EXERCISE DETAILS
Return, from the data below, each line that contains the word "Deutschland".

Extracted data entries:
··········
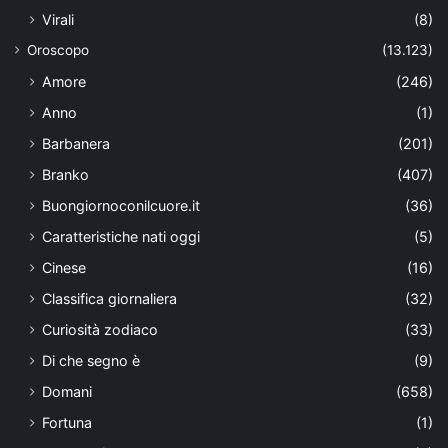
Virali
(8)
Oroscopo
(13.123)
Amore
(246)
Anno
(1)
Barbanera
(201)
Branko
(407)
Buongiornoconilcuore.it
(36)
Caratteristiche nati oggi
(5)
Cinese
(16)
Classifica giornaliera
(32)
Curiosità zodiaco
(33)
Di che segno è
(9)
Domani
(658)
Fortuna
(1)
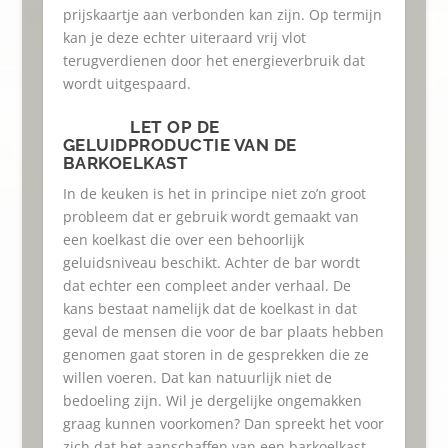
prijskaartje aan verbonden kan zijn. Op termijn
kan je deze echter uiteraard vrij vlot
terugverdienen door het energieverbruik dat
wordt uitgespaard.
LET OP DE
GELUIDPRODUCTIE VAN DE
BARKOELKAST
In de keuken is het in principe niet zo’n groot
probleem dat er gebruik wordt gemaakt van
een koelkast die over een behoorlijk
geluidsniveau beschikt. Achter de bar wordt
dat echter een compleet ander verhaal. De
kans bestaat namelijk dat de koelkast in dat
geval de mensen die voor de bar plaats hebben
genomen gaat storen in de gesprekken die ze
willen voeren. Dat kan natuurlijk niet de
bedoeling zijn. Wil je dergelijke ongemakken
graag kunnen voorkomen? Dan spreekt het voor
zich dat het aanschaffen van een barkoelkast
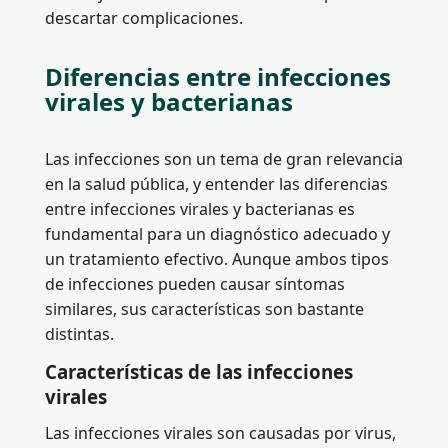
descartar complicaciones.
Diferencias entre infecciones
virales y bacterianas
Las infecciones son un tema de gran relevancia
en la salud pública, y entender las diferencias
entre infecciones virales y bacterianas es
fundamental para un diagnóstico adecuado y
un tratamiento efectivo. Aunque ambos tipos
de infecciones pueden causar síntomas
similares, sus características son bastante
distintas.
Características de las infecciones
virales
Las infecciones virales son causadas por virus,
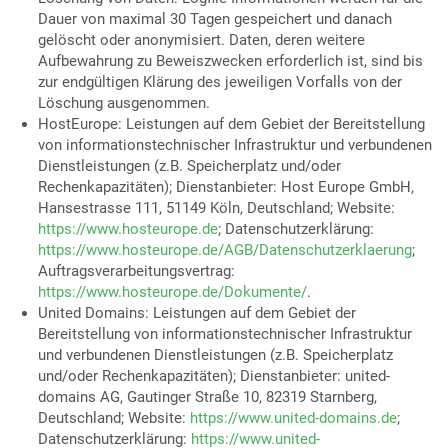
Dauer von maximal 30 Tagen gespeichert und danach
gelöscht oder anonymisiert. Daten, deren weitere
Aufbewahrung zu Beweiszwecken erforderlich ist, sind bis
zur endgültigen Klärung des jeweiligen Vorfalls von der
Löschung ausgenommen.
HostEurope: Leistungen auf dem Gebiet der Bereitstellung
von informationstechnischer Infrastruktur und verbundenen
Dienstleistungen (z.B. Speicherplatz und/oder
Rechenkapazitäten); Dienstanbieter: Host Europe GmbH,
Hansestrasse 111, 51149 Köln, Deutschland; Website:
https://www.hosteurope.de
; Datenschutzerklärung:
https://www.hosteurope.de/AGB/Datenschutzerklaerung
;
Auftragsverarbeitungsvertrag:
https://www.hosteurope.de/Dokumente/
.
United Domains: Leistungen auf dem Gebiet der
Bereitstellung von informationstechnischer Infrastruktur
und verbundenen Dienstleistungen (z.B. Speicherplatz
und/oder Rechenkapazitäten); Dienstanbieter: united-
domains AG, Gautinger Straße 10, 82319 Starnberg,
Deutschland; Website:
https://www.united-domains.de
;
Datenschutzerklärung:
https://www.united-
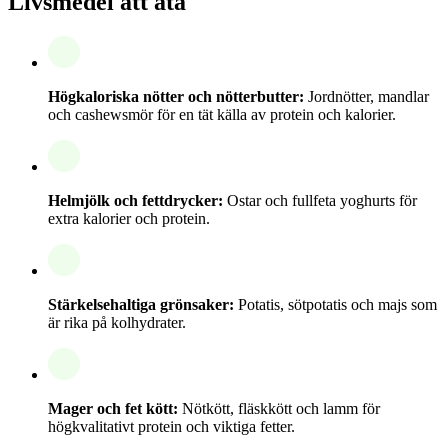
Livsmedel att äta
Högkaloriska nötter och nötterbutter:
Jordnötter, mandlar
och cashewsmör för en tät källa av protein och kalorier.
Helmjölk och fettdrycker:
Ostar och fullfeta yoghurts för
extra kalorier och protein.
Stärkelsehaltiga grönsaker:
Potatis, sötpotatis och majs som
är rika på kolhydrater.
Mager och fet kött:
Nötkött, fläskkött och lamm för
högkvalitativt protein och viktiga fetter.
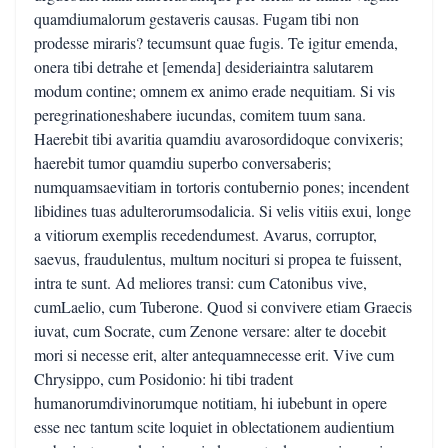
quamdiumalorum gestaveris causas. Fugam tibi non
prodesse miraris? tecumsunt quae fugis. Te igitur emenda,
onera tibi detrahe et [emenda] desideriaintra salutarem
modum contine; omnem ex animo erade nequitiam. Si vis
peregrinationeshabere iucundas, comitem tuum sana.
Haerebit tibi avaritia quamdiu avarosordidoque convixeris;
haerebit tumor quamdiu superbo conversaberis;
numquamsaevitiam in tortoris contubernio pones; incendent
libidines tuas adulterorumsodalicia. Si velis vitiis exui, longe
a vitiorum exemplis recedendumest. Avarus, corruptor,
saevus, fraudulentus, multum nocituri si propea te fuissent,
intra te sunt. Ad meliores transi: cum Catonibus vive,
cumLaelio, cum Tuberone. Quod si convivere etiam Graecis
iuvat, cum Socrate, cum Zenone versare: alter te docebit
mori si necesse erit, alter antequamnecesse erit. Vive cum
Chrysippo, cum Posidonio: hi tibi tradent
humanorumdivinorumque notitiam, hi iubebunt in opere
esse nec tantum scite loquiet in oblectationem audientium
··········
OUTPUT OF THE EXERCISE
Hansestrasse 111, 51149 Köln, Deutschland; Website:
Deutschland; Website:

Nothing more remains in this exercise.